Collect every line of the records below that contains the word "Чанах", and copy each one out in full.

▶ **GIVEN DATA**:
● ● ● ● ●
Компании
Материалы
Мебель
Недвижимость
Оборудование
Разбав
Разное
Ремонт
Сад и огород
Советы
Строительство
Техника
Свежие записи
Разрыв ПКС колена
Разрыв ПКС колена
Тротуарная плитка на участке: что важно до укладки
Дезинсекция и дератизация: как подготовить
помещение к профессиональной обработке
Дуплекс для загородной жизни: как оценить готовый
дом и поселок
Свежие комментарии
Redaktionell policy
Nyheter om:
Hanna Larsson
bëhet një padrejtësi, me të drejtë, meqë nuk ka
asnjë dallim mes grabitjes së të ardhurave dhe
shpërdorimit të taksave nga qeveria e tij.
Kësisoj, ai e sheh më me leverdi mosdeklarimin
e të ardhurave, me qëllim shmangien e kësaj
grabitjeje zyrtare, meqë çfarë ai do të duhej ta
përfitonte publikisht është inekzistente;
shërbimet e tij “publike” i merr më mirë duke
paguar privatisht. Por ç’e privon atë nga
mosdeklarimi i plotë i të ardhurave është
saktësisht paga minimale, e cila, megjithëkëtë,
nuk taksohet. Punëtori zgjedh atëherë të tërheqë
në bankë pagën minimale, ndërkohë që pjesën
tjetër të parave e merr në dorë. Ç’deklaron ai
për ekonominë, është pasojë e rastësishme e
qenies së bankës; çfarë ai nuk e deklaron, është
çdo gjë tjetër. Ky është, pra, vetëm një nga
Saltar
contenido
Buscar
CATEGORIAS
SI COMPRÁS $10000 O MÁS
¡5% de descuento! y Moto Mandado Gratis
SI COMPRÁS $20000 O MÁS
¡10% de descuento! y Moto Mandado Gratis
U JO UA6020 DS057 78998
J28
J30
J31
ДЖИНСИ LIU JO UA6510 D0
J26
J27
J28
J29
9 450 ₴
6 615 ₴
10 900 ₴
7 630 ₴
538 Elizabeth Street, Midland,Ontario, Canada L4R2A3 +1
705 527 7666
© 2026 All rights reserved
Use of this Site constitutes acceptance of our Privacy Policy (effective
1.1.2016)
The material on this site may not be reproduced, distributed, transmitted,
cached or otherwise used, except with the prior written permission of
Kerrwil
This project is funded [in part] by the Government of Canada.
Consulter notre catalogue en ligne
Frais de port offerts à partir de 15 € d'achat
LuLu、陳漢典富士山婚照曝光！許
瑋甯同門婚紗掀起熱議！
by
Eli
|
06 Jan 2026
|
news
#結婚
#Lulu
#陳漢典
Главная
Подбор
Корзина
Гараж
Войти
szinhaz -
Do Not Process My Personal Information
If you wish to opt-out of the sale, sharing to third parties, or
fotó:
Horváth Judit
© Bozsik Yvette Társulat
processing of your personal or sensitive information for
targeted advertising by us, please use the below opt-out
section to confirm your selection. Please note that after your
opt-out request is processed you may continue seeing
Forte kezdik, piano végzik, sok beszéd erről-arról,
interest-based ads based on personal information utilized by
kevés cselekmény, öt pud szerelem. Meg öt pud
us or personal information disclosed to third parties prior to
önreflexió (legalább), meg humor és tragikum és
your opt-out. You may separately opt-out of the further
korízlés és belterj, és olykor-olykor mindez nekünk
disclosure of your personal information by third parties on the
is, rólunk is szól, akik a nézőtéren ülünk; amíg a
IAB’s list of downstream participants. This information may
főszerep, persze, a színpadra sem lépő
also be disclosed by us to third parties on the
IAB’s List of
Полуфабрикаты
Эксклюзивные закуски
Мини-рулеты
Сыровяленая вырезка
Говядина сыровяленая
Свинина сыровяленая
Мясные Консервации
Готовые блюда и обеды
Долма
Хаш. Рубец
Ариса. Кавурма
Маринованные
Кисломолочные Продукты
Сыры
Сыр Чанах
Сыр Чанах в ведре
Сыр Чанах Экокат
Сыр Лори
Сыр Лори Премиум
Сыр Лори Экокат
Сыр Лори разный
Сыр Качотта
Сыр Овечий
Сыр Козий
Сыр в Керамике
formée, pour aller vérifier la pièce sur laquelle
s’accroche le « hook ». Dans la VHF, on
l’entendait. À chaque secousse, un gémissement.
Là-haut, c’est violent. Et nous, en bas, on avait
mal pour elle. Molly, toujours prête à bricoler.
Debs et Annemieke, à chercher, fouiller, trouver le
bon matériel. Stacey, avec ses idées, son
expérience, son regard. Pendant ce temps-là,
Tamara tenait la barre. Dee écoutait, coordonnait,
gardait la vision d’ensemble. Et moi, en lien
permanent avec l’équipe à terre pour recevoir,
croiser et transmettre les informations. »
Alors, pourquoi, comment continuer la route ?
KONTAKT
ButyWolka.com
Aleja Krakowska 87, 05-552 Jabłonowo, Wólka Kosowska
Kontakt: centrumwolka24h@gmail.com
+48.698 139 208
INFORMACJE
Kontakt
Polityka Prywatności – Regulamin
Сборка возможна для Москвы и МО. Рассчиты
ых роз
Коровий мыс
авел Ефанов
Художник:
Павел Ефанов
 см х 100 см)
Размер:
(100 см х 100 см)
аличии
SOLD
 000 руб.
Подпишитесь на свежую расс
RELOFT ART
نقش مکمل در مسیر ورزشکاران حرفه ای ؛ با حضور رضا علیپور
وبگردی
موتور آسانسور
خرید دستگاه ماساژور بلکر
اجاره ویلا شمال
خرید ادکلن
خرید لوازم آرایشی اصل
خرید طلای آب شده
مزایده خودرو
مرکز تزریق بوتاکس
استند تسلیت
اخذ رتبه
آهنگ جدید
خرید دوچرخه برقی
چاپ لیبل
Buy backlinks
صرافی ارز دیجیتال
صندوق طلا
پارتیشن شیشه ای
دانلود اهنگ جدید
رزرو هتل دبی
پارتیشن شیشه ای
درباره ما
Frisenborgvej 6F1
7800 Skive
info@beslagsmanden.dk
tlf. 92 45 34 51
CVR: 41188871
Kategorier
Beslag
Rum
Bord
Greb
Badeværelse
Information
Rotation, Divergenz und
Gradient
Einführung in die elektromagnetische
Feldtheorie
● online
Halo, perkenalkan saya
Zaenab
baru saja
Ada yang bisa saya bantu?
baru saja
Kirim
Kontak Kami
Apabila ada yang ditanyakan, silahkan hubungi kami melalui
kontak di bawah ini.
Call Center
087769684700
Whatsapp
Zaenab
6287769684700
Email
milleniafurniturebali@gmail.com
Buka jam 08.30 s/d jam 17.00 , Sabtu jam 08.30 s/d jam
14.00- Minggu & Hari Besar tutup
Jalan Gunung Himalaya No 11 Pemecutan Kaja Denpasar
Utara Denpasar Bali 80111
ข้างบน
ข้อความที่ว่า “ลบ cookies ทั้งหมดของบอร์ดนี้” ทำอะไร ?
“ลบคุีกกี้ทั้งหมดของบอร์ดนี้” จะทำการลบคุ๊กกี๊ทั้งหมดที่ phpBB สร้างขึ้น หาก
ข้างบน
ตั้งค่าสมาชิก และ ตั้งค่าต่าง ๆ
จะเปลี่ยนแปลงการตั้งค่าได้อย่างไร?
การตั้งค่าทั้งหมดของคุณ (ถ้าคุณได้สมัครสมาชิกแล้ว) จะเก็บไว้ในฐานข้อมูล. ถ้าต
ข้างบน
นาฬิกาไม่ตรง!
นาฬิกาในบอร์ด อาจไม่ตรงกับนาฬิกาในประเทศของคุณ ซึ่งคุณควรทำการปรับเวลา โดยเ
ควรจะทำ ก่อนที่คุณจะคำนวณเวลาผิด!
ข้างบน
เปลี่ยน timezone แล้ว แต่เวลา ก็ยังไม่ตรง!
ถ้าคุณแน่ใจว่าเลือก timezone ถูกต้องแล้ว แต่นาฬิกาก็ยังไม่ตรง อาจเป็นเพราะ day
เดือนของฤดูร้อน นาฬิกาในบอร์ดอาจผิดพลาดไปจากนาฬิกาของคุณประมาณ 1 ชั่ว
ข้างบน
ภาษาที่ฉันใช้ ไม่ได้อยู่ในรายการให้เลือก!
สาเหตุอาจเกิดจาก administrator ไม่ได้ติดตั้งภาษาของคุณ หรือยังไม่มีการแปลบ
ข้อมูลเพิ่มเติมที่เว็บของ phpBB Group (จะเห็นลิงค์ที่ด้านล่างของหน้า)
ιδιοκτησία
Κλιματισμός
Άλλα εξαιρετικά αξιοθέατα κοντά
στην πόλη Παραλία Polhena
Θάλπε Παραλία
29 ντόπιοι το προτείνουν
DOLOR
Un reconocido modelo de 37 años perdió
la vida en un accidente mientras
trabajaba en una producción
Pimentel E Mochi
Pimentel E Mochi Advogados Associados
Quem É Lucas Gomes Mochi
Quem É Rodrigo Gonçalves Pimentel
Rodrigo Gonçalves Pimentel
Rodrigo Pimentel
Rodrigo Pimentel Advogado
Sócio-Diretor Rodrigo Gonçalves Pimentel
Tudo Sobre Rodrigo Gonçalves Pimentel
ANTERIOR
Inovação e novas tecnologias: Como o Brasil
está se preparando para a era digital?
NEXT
● ● ● ● ●
▶ **OUTPUT BELOW**:
Сыр Чанах
Сыр Чанах в ведре
Сыр Чанах Экокат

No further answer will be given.